> **EXERCISE GOAL**
Extract the final stretch of the data: the line that contains "Parents of pupils" and every line after it, unaltered, and no other lines.

(SOURCE MATERIAL begins)

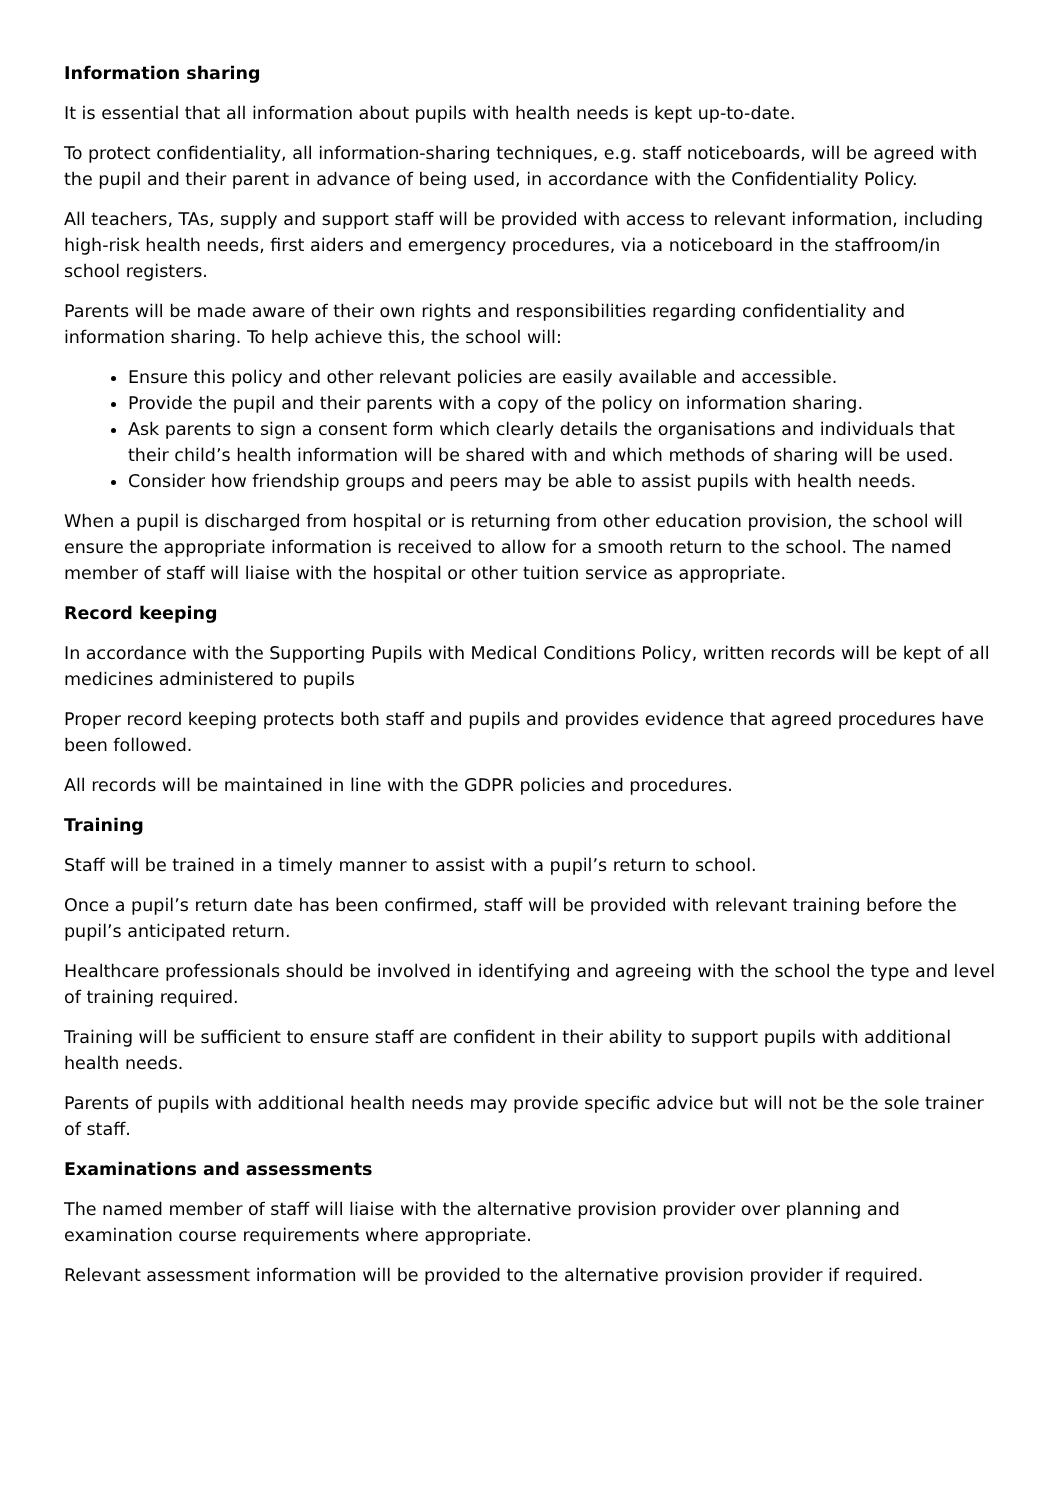Information sharing
It is essential that all information about pupils with health needs is kept up-to-date.
To protect confidentiality, all information-sharing techniques, e.g. staff noticeboards, will be agreed with the pupil and their parent in advance of being used, in accordance with the Confidentiality Policy.
All teachers, TAs, supply and support staff will be provided with access to relevant information, including high-risk health needs, first aiders and emergency procedures, via a noticeboard in the staffroom/in school registers.
Parents will be made aware of their own rights and responsibilities regarding confidentiality and information sharing. To help achieve this, the school will:
Ensure this policy and other relevant policies are easily available and accessible.
Provide the pupil and their parents with a copy of the policy on information sharing.
Ask parents to sign a consent form which clearly details the organisations and individuals that their child’s health information will be shared with and which methods of sharing will be used.
Consider how friendship groups and peers may be able to assist pupils with health needs.
When a pupil is discharged from hospital or is returning from other education provision, the school will ensure the appropriate information is received to allow for a smooth return to the school. The named member of staff will liaise with the hospital or other tuition service as appropriate.
Record keeping
In accordance with the Supporting Pupils with Medical Conditions Policy, written records will be kept of all medicines administered to pupils
Proper record keeping protects both staff and pupils and provides evidence that agreed procedures have been followed.
All records will be maintained in line with the GDPR policies and procedures.
Training
Staff will be trained in a timely manner to assist with a pupil’s return to school.
Once a pupil’s return date has been confirmed, staff will be provided with relevant training before the pupil’s anticipated return.
Healthcare professionals should be involved in identifying and agreeing with the school the type and level of training required.
Training will be sufficient to ensure staff are confident in their ability to support pupils with additional health needs.
Parents of pupils with additional health needs may provide specific advice but will not be the sole trainer of staff.
Examinations and assessments
The named member of staff will liaise with the alternative provision provider over planning and examination course requirements where appropriate.
Relevant assessment information will be provided to the alternative provision provider if required.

(SOURCE MATERIAL ends)

> **SOLUTION TO THIS TASK**
Parents of pupils with additional health needs may provide specific advice but will not be the sole trainer of staff.
Examinations and assessments
The named member of staff will liaise with the alternative provision provider over planning and examination course requirements where appropriate.
Relevant assessment information will be provided to the alternative provision provider if required.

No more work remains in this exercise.